(Stored data)
[Start of Attachment]

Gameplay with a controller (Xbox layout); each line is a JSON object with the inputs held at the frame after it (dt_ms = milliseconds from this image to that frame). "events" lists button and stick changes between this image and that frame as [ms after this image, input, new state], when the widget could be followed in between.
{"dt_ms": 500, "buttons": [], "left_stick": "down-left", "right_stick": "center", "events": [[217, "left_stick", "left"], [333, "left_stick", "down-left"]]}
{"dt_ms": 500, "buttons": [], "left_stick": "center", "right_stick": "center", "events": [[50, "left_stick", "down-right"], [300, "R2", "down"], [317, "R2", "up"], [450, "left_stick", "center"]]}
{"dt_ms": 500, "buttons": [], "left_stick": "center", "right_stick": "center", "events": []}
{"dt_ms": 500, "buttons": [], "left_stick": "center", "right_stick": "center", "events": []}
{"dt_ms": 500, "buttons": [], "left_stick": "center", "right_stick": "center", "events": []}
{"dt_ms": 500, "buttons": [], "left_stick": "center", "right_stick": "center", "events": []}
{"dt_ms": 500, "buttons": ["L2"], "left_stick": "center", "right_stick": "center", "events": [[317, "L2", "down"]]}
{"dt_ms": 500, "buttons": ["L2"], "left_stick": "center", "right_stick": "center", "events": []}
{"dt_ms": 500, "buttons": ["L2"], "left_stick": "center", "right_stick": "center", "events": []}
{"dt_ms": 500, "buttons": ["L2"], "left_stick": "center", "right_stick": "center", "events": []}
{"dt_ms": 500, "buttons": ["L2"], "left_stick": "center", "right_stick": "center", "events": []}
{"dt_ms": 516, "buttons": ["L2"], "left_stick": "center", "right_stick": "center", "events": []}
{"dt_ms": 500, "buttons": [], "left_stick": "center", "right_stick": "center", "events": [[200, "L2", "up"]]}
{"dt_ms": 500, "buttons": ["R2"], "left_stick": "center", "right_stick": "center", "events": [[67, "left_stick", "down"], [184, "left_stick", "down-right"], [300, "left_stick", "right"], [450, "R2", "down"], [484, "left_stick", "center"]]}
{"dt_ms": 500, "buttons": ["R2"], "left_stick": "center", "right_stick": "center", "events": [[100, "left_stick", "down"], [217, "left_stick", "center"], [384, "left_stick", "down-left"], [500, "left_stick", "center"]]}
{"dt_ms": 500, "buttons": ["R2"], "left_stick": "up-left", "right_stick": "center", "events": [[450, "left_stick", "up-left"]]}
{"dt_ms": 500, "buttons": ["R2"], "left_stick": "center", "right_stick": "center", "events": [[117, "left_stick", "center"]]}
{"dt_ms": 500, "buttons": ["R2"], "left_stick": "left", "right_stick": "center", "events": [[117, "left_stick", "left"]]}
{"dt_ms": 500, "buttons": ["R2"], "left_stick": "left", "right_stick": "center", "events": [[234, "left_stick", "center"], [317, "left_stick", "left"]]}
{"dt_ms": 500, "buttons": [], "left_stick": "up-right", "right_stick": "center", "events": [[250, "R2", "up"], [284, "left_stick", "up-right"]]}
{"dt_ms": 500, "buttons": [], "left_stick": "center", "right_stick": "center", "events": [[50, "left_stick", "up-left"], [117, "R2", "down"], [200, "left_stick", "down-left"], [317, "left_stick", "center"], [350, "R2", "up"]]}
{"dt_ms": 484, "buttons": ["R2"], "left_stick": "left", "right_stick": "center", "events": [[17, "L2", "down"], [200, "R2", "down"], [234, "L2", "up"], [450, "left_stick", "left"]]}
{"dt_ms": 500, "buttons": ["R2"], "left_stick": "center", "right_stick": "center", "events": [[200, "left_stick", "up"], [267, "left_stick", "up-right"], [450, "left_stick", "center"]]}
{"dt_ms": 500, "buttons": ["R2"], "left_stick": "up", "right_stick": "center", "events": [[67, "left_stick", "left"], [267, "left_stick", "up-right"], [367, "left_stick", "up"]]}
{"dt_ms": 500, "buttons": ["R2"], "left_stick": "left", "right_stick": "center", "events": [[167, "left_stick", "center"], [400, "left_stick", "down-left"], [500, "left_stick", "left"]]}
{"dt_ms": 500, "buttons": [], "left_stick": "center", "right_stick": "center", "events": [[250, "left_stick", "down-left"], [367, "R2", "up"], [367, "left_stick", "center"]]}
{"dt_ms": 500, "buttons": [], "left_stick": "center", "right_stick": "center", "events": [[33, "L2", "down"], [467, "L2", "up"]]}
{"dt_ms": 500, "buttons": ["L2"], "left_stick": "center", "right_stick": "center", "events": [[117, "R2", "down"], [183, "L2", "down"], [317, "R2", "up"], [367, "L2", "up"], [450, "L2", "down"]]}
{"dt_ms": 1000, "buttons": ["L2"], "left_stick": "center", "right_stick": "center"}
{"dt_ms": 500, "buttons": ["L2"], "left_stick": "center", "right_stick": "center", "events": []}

[End of Attachment]

→ **Task objective**:
Would you set down all the lines above, exactly and in full?

→ **Output**:
Gameplay with a controller (Xbox layout); each line is a JSON object with the inputs held at the frame after it (dt_ms = milliseconds from this image to that frame). "events" lists button and stick changes between this image and that frame as [ms after this image, input, new state], when the widget could be followed in between.
{"dt_ms": 500, "buttons": [], "left_stick": "down-left", "right_stick": "center", "events": [[217, "left_stick", "left"], [333, "left_stick", "down-left"]]}
{"dt_ms": 500, "buttons": [], "left_stick": "center", "right_stick": "center", "events": [[50, "left_stick", "down-right"], [300, "R2", "down"], [317, "R2", "up"], [450, "left_stick", "center"]]}
{"dt_ms": 500, "buttons": [], "left_stick": "center", "right_stick": "center", "events": []}
{"dt_ms": 500, "buttons": [], "left_stick": "center", "right_stick": "center", "events": []}
{"dt_ms": 500, "buttons": [], "left_stick": "center", "right_stick": "center", "events": []}
{"dt_ms": 500, "buttons": [], "left_stick": "center", "right_stick": "center", "events": []}
{"dt_ms": 500, "buttons": ["L2"], "left_stick": "center", "right_stick": "center", "events": [[317, "L2", "down"]]}
{"dt_ms": 500, "buttons": ["L2"], "left_stick": "center", "right_stick": "center", "events": []}
{"dt_ms": 500, "buttons": ["L2"], "left_stick": "center", "right_stick": "center", "events": []}
{"dt_ms": 500, "buttons": ["L2"], "left_stick": "center", "right_stick": "center", "events": []}
{"dt_ms": 500, "buttons": ["L2"], "left_stick": "center", "right_stick": "center", "events": []}
{"dt_ms": 516, "buttons": ["L2"], "left_stick": "center", "right_stick": "center", "events": []}
{"dt_ms": 500, "buttons": [], "left_stick": "center", "right_stick": "center", "events": [[200, "L2", "up"]]}
{"dt_ms": 500, "buttons": ["R2"], "left_stick": "center", "right_stick": "center", "events": [[67, "left_stick", "down"], [184, "left_stick", "down-right"], [300, "left_stick", "right"], [450, "R2", "down"], [484, "left_stick", "center"]]}
{"dt_ms": 500, "buttons": ["R2"], "left_stick": "center", "right_stick": "center", "events": [[100, "left_stick", "down"], [217, "left_stick", "center"], [384, "left_stick", "down-left"], [500, "left_stick", "center"]]}
{"dt_ms": 500, "buttons": ["R2"], "left_stick": "up-left", "right_stick": "center", "events": [[450, "left_stick", "up-left"]]}
{"dt_ms": 500, "buttons": ["R2"], "left_stick": "center", "right_stick": "center", "events": [[117, "left_stick", "center"]]}
{"dt_ms": 500, "buttons": ["R2"], "left_stick": "left", "right_stick": "center", "events": [[117, "left_stick", "left"]]}
{"dt_ms": 500, "buttons": ["R2"], "left_stick": "left", "right_stick": "center", "events": [[234, "left_stick", "center"], [317, "left_stick", "left"]]}
{"dt_ms": 500, "buttons": [], "left_stick": "up-right", "right_stick": "center", "events": [[250, "R2", "up"], [284, "left_stick", "up-right"]]}
{"dt_ms": 500, "buttons": [], "left_stick": "center", "right_stick": "center", "events": [[50, "left_stick", "up-left"], [117, "R2", "down"], [200, "left_stick", "down-left"], [317, "left_stick", "center"], [350, "R2", "up"]]}
{"dt_ms": 484, "buttons": ["R2"], "left_stick": "left", "right_stick": "center", "events": [[17, "L2", "down"], [200, "R2", "down"], [234, "L2", "up"], [450, "left_stick", "left"]]}
{"dt_ms": 500, "buttons": ["R2"], "left_stick": "center", "right_stick": "center", "events": [[200, "left_stick", "up"], [267, "left_stick", "up-right"], [450, "left_stick", "center"]]}
{"dt_ms": 500, "buttons": ["R2"], "left_stick": "up", "right_stick": "center", "events": [[67, "left_stick", "left"], [267, "left_stick", "up-right"], [367, "left_stick", "up"]]}
{"dt_ms": 500, "buttons": ["R2"], "left_stick": "left", "right_stick": "center", "events": [[167, "left_stick", "center"], [400, "left_stick", "down-left"], [500, "left_stick", "left"]]}
{"dt_ms": 500, "buttons": [], "left_stick": "center", "right_stick": "center", "events": [[250, "left_stick", "down-left"], [367, "R2", "up"], [367, "left_stick", "center"]]}
{"dt_ms": 500, "buttons": [], "left_stick": "center", "right_stick": "center", "events": [[33, "L2", "down"], [467, "L2", "up"]]}
{"dt_ms": 500, "buttons": ["L2"], "left_stick": "center", "right_stick": "center", "events": [[117, "R2", "down"], [183, "L2", "down"], [317, "R2", "up"], [367, "L2", "up"], [450, "L2", "down"]]}
{"dt_ms": 1000, "buttons": ["L2"], "left_stick": "center", "right_stick": "center"}
{"dt_ms": 500, "buttons": ["L2"], "left_stick": "center", "right_stick": "center", "events": []}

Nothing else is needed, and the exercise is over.